#### GIVEN DATA:
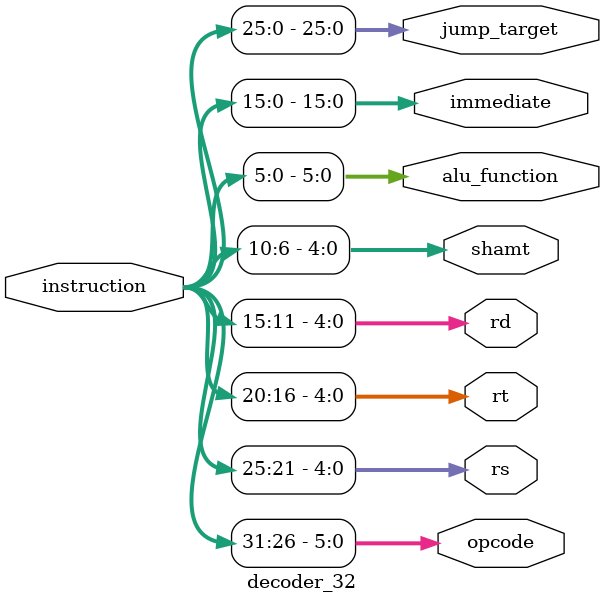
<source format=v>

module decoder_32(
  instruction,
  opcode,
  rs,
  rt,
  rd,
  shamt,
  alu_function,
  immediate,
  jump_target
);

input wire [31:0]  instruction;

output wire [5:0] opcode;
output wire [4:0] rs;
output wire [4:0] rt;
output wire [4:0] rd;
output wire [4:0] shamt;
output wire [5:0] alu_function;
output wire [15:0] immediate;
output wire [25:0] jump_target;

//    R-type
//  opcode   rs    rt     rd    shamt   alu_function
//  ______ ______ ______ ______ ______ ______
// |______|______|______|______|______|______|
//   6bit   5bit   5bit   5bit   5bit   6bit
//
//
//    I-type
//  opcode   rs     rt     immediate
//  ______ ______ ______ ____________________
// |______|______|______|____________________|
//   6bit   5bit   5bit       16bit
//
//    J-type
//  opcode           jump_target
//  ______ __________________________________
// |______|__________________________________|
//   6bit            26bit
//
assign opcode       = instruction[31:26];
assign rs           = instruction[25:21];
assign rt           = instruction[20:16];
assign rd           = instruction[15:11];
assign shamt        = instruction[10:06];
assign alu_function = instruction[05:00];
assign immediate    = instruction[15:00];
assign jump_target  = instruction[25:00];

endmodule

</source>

==

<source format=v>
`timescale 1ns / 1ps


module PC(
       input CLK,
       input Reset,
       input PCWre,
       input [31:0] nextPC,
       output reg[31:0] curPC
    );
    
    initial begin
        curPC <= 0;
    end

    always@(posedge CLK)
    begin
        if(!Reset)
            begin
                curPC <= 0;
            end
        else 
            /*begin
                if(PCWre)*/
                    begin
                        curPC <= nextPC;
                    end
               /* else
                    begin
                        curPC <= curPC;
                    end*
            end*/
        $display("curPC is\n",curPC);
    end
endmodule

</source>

...

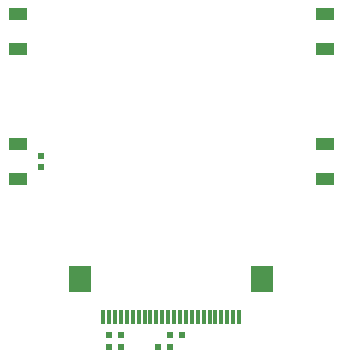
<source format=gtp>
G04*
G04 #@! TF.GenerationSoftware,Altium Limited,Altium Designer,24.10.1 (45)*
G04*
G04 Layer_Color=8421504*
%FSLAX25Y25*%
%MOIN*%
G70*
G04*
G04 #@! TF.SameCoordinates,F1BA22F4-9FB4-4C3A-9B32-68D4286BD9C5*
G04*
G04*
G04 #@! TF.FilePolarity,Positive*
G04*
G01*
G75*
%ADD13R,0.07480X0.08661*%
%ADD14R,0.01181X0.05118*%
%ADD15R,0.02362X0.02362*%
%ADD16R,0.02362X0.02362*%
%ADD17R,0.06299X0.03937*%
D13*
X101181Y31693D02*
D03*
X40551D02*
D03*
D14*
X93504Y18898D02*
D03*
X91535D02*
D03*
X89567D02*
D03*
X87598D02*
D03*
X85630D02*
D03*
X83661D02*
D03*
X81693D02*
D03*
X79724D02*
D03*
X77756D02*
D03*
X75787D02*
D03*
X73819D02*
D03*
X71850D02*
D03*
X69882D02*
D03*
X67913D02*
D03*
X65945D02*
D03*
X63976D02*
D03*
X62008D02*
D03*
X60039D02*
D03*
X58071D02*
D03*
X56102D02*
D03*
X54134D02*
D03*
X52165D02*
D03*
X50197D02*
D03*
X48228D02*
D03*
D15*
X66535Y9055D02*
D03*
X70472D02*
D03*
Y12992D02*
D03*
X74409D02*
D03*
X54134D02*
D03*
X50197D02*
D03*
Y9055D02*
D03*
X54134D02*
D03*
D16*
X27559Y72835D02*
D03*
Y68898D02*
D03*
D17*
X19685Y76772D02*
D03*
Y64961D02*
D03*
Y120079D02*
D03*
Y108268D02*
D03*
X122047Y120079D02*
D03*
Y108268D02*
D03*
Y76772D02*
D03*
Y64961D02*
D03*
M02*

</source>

#### EXERCISE PROMPT:
Scan the material above for the string "assign" and return the lines that hold it.

#### ANSWER TO THIS PROBLEM:
assign opcode       = instruction[31:26];
assign rs           = instruction[25:21];
assign rt           = instruction[20:16];
assign rd           = instruction[15:11];
assign shamt        = instruction[10:06];
assign alu_function = instruction[05:00];
assign immediate    = instruction[15:00];
assign jump_target  = instruction[25:00];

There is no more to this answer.